Edge Label Indices after subsetting and adding inverses:
tensor([[1, 2, 3, 4, 4, 5],
        [2, 1, 4, 3, 5, 4]])
tensor([[0, 1],
        [1, 0]])
tensor([[2, 3],
        [3, 2]])

Expected behaviour: train_data.edge_index, val_data.edge_index and test_data.edge_index are disjoint subsets of data.edge_index, as is shown in the last three print statements.

Observed behaviour: edge_index of the three return data objects are almost identical and I can't understand why that would be desired. Several steps are necessary to achieve the expected behaviour which requires good knowledge of the used class.
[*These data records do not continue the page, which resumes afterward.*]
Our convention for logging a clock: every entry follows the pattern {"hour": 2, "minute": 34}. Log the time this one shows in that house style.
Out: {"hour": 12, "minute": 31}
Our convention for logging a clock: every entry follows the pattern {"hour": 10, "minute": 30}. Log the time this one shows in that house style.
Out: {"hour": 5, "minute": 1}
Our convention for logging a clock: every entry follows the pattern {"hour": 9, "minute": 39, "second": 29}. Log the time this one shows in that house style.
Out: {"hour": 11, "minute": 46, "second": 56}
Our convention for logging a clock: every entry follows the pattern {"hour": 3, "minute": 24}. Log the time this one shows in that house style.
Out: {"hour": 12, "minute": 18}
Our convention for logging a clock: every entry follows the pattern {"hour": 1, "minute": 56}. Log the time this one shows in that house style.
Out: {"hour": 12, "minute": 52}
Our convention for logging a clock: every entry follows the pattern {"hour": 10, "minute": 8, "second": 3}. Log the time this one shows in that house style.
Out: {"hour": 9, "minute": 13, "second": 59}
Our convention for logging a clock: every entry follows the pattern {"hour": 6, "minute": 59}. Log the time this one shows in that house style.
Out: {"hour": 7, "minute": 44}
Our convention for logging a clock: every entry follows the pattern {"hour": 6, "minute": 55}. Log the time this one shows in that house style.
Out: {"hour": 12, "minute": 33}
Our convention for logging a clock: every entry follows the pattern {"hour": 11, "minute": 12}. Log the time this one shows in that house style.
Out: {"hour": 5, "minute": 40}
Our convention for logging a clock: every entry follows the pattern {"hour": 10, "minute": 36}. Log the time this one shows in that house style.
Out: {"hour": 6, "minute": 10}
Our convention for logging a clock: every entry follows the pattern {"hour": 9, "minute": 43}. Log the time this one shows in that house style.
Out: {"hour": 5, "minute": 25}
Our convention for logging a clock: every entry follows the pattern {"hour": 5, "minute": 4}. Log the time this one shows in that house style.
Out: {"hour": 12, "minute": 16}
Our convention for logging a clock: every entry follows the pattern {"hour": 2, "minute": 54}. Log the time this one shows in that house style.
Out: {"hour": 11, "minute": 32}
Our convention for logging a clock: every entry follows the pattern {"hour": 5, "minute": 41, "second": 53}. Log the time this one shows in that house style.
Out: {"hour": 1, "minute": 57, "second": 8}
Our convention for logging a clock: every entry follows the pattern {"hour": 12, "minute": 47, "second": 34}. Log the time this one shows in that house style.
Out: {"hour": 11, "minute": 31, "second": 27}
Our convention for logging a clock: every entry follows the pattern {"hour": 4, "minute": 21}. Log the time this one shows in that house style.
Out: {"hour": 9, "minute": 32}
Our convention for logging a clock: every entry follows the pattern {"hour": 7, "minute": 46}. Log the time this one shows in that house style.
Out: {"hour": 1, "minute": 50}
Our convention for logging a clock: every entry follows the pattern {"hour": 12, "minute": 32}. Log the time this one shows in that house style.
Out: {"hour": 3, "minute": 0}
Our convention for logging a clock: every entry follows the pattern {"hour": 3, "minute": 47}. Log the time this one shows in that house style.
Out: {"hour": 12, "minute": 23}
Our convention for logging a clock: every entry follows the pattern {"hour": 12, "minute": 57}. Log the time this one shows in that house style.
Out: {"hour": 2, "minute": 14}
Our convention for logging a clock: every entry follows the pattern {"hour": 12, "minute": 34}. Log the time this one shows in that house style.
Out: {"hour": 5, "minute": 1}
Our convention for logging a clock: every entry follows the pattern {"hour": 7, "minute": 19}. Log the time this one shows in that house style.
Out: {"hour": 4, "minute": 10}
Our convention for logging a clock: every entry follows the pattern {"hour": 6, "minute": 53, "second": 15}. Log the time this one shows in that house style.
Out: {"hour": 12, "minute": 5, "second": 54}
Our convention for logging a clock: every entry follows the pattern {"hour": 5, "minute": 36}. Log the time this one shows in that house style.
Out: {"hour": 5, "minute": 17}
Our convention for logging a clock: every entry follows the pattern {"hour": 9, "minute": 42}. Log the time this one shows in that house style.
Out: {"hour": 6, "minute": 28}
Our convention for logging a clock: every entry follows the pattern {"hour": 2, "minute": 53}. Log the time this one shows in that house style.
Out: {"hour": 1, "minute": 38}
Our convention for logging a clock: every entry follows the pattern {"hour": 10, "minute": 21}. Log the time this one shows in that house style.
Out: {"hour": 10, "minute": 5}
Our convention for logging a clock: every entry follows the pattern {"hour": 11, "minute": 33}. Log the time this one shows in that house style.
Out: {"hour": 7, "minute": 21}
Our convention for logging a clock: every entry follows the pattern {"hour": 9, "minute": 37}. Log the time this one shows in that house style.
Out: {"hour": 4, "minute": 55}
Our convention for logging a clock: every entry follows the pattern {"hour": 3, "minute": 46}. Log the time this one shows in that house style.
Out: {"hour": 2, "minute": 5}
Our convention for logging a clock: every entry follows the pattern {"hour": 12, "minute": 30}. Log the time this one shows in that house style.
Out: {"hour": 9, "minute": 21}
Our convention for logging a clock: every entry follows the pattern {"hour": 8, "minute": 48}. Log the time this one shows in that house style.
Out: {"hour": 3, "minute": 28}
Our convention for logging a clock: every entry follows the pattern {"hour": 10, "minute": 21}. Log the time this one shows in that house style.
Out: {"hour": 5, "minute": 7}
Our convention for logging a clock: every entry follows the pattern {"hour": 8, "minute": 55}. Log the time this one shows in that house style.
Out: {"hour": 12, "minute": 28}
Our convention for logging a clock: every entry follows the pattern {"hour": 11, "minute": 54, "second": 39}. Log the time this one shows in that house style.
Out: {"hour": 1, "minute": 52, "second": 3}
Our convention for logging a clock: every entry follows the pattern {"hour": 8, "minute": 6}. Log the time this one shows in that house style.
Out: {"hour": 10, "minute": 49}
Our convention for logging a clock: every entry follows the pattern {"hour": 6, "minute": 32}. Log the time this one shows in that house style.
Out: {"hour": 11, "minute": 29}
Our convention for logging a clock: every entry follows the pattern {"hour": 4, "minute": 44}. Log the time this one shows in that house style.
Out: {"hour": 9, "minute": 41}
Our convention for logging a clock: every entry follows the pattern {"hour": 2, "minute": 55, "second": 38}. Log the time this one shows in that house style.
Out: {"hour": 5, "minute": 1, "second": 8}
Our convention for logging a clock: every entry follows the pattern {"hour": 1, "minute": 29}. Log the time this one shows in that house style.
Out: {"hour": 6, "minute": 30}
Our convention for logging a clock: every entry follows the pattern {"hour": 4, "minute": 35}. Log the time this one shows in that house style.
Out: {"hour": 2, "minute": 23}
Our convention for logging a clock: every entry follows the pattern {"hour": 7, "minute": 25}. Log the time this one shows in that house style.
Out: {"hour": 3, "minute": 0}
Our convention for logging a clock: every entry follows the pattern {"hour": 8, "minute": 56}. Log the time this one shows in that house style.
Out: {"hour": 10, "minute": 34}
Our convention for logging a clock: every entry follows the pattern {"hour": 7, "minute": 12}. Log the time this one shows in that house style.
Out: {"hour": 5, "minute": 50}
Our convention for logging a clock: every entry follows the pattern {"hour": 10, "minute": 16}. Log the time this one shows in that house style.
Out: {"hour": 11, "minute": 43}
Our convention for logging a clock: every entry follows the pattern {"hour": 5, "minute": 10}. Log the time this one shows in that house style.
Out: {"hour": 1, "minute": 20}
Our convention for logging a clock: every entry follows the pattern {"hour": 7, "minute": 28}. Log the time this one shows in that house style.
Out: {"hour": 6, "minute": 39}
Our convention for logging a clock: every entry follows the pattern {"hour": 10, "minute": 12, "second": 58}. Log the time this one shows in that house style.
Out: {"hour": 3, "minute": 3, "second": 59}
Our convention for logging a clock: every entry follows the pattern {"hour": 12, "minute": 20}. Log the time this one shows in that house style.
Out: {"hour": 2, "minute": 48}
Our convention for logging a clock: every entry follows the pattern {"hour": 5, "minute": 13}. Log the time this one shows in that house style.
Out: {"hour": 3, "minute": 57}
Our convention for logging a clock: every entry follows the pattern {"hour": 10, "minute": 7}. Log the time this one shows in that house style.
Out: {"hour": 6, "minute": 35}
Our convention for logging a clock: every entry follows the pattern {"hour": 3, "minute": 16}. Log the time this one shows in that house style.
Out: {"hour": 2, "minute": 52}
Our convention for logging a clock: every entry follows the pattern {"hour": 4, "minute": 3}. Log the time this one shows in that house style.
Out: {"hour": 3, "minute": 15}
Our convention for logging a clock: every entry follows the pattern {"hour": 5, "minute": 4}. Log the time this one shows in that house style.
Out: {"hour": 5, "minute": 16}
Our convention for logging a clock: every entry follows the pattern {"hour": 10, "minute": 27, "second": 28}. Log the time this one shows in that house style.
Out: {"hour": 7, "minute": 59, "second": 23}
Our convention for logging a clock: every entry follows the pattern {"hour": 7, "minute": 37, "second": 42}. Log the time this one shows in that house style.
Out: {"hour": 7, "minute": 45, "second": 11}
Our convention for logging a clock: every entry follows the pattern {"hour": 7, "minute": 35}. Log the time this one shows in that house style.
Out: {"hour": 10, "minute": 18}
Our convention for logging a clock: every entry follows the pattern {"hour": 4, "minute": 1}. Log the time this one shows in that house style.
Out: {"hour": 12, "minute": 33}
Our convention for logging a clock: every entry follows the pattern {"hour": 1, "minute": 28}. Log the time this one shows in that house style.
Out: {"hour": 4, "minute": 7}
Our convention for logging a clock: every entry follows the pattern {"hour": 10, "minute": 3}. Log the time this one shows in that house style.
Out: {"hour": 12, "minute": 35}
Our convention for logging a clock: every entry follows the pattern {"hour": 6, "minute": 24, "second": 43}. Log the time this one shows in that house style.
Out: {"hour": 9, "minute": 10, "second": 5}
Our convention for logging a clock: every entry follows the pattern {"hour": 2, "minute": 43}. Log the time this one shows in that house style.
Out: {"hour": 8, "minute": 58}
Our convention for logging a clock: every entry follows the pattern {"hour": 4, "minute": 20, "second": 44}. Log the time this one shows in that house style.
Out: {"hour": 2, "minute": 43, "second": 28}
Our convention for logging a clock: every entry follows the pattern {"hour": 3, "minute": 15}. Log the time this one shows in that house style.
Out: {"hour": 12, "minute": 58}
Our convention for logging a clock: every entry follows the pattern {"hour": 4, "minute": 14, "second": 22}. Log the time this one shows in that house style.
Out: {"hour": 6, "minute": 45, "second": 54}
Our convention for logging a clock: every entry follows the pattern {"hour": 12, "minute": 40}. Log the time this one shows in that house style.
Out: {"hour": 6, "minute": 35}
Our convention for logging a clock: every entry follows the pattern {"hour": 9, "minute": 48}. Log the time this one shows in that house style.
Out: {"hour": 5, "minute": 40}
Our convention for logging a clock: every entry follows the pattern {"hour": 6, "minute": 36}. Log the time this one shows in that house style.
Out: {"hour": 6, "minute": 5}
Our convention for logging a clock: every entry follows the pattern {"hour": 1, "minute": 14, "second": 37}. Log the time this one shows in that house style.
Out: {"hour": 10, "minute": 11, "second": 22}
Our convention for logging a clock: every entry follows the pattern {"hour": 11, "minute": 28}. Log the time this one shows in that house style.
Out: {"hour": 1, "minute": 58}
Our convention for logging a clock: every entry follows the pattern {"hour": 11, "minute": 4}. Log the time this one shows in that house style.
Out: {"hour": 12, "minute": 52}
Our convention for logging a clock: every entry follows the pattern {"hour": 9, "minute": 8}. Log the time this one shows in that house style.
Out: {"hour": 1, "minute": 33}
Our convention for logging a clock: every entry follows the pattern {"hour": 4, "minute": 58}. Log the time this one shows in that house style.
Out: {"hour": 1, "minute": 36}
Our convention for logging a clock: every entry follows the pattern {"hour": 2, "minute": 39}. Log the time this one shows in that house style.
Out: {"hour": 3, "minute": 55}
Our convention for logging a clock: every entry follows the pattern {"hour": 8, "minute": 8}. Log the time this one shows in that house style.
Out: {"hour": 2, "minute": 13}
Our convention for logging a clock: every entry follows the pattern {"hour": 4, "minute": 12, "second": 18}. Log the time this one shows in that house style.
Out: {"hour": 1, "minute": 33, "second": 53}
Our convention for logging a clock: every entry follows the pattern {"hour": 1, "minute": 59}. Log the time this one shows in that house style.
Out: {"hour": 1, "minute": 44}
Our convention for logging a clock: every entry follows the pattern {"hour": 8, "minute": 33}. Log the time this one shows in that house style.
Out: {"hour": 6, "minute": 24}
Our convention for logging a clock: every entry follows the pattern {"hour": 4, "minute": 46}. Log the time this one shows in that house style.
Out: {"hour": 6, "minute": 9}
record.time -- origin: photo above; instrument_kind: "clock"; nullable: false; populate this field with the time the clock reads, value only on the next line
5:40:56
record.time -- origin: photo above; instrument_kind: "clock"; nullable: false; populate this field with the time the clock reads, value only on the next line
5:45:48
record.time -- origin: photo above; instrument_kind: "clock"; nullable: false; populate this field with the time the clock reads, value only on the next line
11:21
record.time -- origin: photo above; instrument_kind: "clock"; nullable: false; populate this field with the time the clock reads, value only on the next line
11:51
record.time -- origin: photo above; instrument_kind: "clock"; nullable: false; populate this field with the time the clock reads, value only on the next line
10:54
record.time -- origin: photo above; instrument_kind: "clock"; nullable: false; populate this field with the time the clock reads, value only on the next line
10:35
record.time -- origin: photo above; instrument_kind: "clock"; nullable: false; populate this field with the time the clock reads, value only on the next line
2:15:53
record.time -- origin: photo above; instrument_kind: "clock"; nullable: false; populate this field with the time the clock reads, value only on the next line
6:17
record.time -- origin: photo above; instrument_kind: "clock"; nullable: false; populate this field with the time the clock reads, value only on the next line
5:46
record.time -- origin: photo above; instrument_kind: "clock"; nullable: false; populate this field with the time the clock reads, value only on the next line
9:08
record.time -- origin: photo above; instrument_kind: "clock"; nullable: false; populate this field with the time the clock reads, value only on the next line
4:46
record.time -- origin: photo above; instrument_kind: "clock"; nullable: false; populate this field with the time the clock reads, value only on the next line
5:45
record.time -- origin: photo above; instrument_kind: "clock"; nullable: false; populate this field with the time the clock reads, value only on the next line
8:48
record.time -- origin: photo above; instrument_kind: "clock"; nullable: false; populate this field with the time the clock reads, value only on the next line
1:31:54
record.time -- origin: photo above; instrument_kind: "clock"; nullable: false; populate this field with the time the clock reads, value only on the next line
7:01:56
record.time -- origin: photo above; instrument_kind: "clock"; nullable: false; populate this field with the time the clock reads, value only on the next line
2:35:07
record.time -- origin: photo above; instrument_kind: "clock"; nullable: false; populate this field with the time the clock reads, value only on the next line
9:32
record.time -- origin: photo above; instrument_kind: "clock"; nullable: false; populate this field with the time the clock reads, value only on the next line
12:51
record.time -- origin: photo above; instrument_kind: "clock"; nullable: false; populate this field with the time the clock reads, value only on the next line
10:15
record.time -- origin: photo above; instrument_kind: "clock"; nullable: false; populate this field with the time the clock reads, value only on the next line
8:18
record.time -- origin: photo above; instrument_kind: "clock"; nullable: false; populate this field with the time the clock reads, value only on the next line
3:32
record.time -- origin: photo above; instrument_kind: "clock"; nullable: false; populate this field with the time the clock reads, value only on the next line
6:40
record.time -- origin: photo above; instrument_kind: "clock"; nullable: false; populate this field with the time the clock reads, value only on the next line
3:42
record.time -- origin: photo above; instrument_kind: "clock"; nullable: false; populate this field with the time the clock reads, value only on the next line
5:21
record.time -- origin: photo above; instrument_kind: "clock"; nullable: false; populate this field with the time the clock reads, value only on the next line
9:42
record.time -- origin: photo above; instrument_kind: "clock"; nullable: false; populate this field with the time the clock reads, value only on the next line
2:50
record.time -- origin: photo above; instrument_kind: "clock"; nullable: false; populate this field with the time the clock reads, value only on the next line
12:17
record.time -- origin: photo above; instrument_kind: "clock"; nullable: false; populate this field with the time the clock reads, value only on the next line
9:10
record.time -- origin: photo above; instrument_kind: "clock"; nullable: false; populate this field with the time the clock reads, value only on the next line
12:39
Suggest a potential alternative/fix

State in the documentation that the splitting does not happen on the returned edge_index tensors.

rusty1s commented 9 months ago

I agree we can do a better job at documenting RandomLinkSplit. Please note that only the resulting edge_label_index is guaranteed to be disjoint. edge_index (i.e., the edges used to perform message passing) are mostly shared (with the small exception that we are also using validation message passing edges during testing).

fratajcz commented 9 months ago

Ah, I think I'm beginning to see how the output is meant to be used, thanks for clarifying. It makes sense, just not in the way i expected.